I have argued previously that Guyana has a perpetual problem of achieving consistent and sustained growth in the economy and suggested that in addition to our ‘usual budget’ activities that an additional stimulus package be included.
That this package was not going to be like those of the developed and more progressive developing countries, such as Trinidad and Tobago, but rather in the form of a programmed approach to save the few jobs we have and to cushion the negative impact the global recession will have on all Guyanese.
I am arguing from a policy position. And I think that Dr. Singh’s “policy mix that will see the maintenance of macroeconomic stability in the medium term” is woefully inadequate. This mantra of ‘macroeconomic stability’ must not be allowed to go unchallenged; it’s a cliché, nothing else.
They have failed to identify the problems which Guyana will face and as such failed to define the problems and the adequate responses.
Am I wrong to advocate in my last piece on this 2009 budget expectations (Mr. President, are you and economist? KN Jan 25, 2009) a policy stance which would see an expansion of the fiscal deficit by reducing some key taxes which would impact directly the people and; increased government spending to help the vulnerable cushion the negative impacts and create and sustain jobs both in government/public and the private sectors?
Our debt strategy is the key for managing the overall deficit. The current account deficit needs to be larger and aimed at some of the things I suggested in order to realise a significant multiplier effect.
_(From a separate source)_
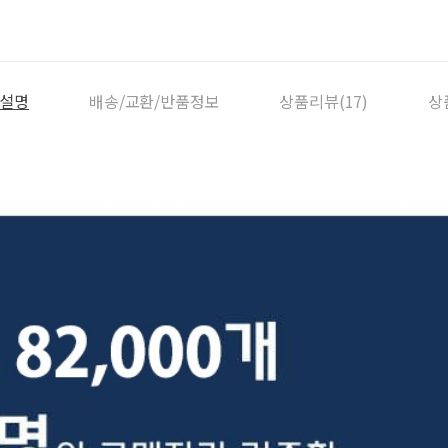
설명
배송/교환/반품정보
상품리뷰(17)
상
Inflation can be harnessed by taking off liquidity; interest and non-interest charges will be spread over the current and capital accounts.
I strongly believe that the President has gone this way to hide the truth from the Guyanese people, that while he has been receiving debt relief on the external debt payments, he has also been borrowing like crazy from the domestic system, increasing the interest payments and charges to the budget.
One wonders where such high levels of inflation, 6.4 per cent, came from. How is it that we have such a wide spread between savings and lending rates, where is the excess liquidity coming from? Are we trading off inflation through the use of monetary policies? Well it’s not working.
This leads me to another question: how significant is the unofficial economy in all of this, money from outside of the official payment system?
Globalisation currents, markets and technology are driving economic development the world over. What new strategies have we adumbrated in this budget to help us? Skeldon factory, seed paddy plant in Berbice, Berbice Bridge, these are all good edifices but are they really the technology we require to consolidate economic development?
We need to be employing technologies which have the potential to raise our productive capacities beyond price inflation. When one talks of “real growth” one is talking about sustained economic development.
In other words, what we gain from productivity increases is greater than the cost.
So Dr. Singh are we in a position to say that over the next three to five years (yes, that is how long I think the world’s major economies will take to rebound) the technology which will be employed will provide real growth in GDP, that is, “creating jobs and generating incomes”.
I have deliberately stayed away from picking at the multitude of inaccuracies and half truths which have been offered in this budget speech. I have focused instead on what have been revealed in this budget as the government’s policy architecture upon which this budget has been based.
The government’s response to economic crisis is fundamentally wrong and lopsided and therefore lacks creative imagination. After all, the budget speech is the major policy paper of the government for that fiscal year. It is from this perspective, I opined that, the 2009 budget offers no optimism and will fail to impact positively on the lives of Guyanese.